A year or so ago I was attending a church which had been PCUSA but, because of precisely this sort of behavior, left the denomination and joined some new independent Presbyterian group. It might have cost the pastor a piece of his pension, but it was a principled move, and I think the congregation made most of it good. He was brave enough to say, “leave it to God.”
Basically, the leaders of the church said that all of this fine-tuned politicking interfered with the Church’s real mission to preach the Gospel (using words, if necessary, as St. Francis said).
I’ve since moved out of that neighborhood and now go to a different church that seems to share the same sensibility.

    Here in Colorado Springs, the large PCUSA church (about 2000 members) recently voted overwhelmingly to leave the denomination – and they did. Below, I encouraged individuals to leave, but if you can get the entire congregation to leave, so much the better!

G. de La Hoya | June 24, 2018 at 7:13 pm

Presbyterian Book of Order says the “pope” is the Anti-Christ. That is very Christian of them 😉

My wife and I left the PCUSA (after over 20 years)for the Baptists in the late 90’s. We dithered for several years, wondering whether we should fight from within. But the writing was on the wall, and it was not good for us to be attending a church that was moving further and further away from Scripture. Leaving for the Baptists was the best decision we ever made, aside from getting married.

I encourage all Bible believing Christians to abandon the PCUSA, the Episcopalians, etc., and head for a church that preaches the Bible – there are many. It will be good for you, and it is better that the PCUSA and others die as quick a death as possible, though a lingering one is more likely. I admire people that stay and fight, but in the long run I believe it is counter productive.

    We also left years ago.
    I do believe that many people in the congregation do not always know what is going on behind the curtain at the PCUSA headquarters. I was flabbergasted when I finally went to their website and discovered just how left they were and what they were promoting even back then.
    We are thankful that we have found a Biblical church. It has made all the difference.

      Tom Servo in reply to lc. | June 24, 2018 at 7:36 pm

      The leadership has made a conscious decision to become a “Boutique” protestant church catering to upper middle class white Americans with a liberal social and political outlet. If you search carefully, you can even find references to this decision in some online discussions.

      They made a very bad bet, and now it’s too late to get back what they’ve lost. The current generation of leadership (and I still know some) is resigned to kind of keeping things together until it’s time for them to retire and collect their pensions, and even they know that after that, the denomination is dead. They’d rather see it die than relent even one tiny bit on their ideology.

Ichabod in the PCUSA.

It’s been coming for a long time – or happened a long time ago and the death process is just being dragged out for effect. When I was a kid, we used to enjoy many things owned by the Presbytery in Seattle … up near Crystal mountain in the Cascades, there was the Buck Creek camp that hosted summer camp and church retreats all year round. The synod owned several boats that once shuttled missionaries back and forth to Alaska – among them the Anna Jackman. One of our destinations when I was in high school, was the Presbyterian owned Sheldon Jackson College in Sitka, AK.

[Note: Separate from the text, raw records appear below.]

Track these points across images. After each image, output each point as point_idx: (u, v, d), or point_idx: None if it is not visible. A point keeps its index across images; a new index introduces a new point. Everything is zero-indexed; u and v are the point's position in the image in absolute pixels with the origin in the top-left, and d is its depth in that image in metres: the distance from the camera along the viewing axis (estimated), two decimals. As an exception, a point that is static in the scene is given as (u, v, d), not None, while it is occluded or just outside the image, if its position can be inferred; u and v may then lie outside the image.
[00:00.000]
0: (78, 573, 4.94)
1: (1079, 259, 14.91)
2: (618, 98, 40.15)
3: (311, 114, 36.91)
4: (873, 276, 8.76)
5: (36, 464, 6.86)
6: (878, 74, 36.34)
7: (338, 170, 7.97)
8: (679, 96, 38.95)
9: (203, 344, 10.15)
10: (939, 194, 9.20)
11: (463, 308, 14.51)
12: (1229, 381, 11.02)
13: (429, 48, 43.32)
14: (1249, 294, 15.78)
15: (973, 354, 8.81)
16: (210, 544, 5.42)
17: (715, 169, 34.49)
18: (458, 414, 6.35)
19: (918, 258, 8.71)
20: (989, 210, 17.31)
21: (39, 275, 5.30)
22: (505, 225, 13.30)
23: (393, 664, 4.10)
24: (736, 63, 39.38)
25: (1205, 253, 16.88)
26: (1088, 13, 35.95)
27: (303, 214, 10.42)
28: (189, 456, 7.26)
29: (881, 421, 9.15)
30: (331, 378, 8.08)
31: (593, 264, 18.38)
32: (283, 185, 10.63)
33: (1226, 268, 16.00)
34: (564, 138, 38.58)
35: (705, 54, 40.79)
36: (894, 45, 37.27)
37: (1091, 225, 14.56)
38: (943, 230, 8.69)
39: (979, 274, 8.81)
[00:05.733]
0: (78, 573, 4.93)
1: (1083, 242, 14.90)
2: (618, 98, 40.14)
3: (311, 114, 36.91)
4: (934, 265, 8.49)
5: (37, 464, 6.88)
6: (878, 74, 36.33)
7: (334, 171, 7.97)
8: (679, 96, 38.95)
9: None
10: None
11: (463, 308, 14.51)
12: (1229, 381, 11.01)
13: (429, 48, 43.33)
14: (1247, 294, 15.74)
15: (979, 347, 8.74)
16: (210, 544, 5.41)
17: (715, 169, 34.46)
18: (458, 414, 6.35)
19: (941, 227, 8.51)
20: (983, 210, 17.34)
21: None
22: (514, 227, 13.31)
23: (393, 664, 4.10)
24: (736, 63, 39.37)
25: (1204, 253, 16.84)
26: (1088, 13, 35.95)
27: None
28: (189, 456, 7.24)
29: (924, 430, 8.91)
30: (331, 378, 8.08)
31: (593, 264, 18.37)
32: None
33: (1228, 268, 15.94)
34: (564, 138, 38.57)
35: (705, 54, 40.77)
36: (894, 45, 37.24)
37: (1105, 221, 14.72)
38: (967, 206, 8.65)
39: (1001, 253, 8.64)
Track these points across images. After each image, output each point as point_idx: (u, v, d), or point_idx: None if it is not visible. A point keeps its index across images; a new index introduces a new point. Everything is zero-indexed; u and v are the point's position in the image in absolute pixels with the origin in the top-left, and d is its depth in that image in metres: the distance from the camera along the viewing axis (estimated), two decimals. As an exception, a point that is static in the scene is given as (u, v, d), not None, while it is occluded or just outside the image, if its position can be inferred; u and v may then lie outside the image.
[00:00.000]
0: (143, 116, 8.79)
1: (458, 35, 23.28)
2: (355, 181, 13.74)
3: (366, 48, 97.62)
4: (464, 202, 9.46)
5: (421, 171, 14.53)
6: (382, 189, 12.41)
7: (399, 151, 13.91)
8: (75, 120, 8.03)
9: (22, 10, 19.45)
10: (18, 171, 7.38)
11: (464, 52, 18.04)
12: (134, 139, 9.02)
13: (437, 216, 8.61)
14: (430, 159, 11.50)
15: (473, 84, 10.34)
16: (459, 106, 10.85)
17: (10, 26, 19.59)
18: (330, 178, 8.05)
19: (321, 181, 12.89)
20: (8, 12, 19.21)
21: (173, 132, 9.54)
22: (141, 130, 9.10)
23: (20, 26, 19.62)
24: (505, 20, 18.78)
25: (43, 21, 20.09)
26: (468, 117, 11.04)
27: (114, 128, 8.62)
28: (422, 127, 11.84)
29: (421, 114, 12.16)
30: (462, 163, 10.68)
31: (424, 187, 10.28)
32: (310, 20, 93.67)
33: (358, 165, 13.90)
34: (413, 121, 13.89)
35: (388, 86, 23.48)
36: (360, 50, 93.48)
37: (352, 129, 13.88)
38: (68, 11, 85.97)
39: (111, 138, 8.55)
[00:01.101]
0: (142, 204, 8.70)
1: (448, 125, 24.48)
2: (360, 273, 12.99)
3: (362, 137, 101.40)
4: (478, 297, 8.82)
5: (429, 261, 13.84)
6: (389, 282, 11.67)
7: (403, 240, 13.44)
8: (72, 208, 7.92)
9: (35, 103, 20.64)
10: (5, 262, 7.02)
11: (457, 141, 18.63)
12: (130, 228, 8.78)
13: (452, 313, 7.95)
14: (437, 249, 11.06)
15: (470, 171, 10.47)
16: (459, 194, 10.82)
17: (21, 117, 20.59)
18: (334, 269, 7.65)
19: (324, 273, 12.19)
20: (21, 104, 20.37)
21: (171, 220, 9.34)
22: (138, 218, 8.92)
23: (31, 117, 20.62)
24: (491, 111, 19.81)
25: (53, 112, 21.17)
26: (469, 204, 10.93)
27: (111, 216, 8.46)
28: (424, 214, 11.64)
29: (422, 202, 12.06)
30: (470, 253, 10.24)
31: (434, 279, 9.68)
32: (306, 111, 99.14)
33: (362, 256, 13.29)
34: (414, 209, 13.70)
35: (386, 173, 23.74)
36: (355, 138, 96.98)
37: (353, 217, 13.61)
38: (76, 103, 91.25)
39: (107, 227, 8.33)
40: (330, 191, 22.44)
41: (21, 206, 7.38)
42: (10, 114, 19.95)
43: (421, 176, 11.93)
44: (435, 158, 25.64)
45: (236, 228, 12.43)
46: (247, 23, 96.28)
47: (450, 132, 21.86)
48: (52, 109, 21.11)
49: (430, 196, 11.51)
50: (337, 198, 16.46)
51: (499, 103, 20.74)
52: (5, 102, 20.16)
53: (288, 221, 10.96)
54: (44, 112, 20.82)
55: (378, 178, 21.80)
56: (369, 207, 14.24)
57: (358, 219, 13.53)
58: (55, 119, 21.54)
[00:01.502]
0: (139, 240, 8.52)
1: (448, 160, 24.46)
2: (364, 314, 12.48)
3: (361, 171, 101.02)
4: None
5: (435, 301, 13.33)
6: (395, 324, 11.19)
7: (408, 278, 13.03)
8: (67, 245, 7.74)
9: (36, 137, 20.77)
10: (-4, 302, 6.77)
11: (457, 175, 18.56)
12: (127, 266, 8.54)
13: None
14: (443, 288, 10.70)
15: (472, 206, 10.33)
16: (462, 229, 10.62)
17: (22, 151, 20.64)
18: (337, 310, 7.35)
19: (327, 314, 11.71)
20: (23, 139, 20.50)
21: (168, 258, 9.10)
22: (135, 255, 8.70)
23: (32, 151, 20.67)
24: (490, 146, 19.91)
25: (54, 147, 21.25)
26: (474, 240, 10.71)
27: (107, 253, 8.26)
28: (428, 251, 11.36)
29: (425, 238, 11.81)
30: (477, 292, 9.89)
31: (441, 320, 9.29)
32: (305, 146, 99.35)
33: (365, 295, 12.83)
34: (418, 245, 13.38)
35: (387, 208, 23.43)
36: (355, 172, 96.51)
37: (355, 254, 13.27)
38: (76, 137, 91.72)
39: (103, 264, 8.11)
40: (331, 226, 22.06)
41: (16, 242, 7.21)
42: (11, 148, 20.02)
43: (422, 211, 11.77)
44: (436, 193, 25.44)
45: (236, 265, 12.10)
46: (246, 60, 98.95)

So a few years ago I learned that my boyhood church, in Auburn, closed its doors as a Presbyterian church because they couldn’t make book. They were at one time the oldest Presbyterian church in either King Co. or WA as I recall. It’s home to an independent Korean (?) congregation now. Couldn’t happen to a nicer bunch of folks that – after they crucified the wonderful pastor who led me to Christ. Anyway, that launched me on a nostalgia tour, where I learned Buck Creek had been sold to a private firm: the Anna Jackman was sold and is now a private cruise ship operating on the Puget Sound; and Sheldon Jackson college went into receivership. I’d be surprised if the Seattle synod even owns a vending machine these days.

They should concentrate on why they’re bleeding congregants, with old churches closing right and left.

But I guess demonizing Israel is now they’re raison d’etre.